Action item
In the listing below, the lines starting with the line with "oplysninger på baggrund af dit samtykke i" and going on through the line with "hvor vi vurderer" are to be reproduced exactly, and only those.

[[ Source records open ]]

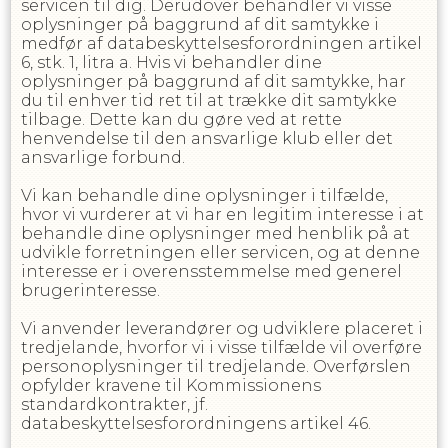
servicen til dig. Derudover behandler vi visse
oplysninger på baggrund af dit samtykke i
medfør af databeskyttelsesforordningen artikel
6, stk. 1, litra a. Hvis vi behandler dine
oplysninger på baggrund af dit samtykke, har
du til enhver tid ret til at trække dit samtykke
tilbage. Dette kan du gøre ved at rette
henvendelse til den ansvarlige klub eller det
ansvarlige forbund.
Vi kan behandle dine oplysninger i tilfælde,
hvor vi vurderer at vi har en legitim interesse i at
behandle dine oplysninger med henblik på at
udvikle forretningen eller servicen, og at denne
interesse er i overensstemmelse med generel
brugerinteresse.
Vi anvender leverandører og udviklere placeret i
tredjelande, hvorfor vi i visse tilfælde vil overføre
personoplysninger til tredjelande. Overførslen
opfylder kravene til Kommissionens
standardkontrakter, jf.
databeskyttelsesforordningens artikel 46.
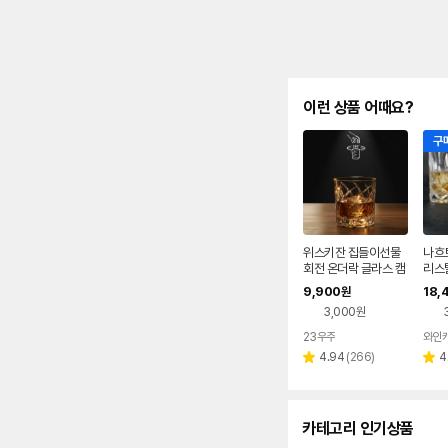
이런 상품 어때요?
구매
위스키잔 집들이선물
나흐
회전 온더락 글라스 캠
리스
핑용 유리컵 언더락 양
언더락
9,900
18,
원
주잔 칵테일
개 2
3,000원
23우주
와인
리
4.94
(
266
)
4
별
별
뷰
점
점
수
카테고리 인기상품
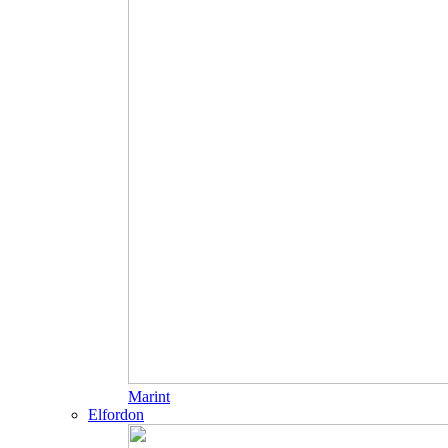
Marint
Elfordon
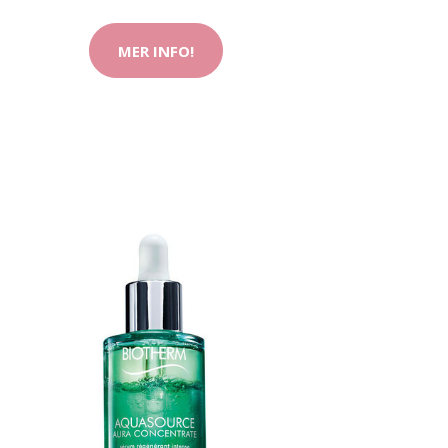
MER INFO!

[[ Source records closed ]]
[[ Source records open ]]

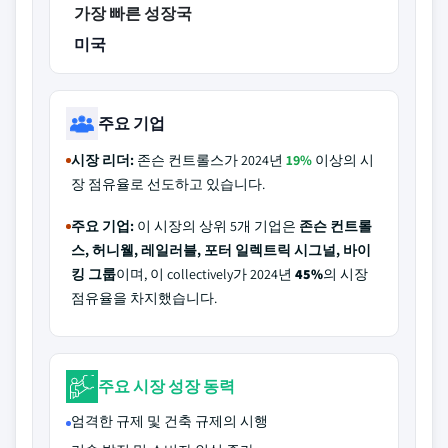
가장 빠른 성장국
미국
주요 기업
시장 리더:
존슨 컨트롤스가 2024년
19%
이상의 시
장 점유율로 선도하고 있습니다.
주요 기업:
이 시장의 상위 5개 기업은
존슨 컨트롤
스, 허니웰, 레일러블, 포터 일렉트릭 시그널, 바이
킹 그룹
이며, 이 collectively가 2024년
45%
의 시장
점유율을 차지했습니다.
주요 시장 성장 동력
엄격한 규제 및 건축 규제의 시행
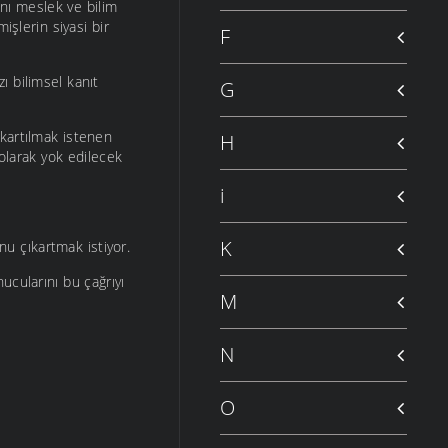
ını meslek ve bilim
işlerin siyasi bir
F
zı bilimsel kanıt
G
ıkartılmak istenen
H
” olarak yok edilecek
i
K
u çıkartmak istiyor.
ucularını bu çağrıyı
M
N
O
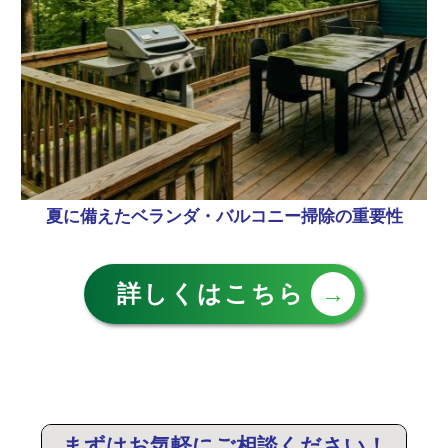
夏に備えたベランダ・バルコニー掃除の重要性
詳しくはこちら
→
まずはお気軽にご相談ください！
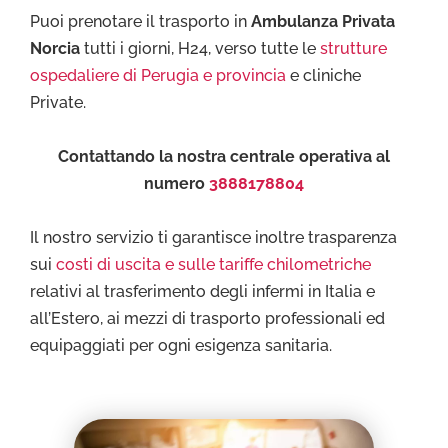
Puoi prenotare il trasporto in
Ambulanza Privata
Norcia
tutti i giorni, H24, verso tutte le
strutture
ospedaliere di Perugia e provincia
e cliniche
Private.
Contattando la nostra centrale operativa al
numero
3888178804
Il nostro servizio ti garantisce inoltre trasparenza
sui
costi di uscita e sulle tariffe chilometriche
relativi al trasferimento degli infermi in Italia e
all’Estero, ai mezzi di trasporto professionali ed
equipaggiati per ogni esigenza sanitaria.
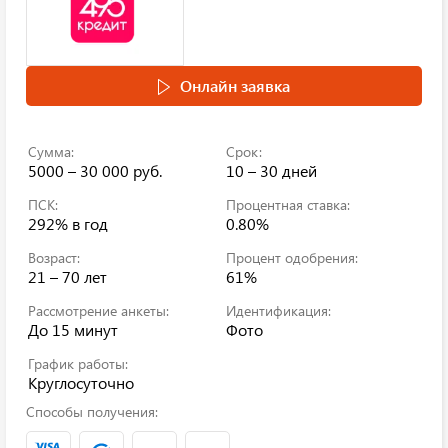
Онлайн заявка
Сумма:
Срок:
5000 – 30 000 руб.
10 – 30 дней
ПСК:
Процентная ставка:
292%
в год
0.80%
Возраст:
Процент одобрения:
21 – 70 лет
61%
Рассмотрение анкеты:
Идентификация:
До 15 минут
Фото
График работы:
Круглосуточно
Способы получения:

[[ Source records closed ]]

Result
oplysninger på baggrund af dit samtykke i
medfør af databeskyttelsesforordningen artikel
6, stk. 1, litra a. Hvis vi behandler dine
oplysninger på baggrund af dit samtykke, har
du til enhver tid ret til at trække dit samtykke
tilbage. Dette kan du gøre ved at rette
henvendelse til den ansvarlige klub eller det
ansvarlige forbund.
Vi kan behandle dine oplysninger i tilfælde,
hvor vi vurderer at vi har en legitim interesse i at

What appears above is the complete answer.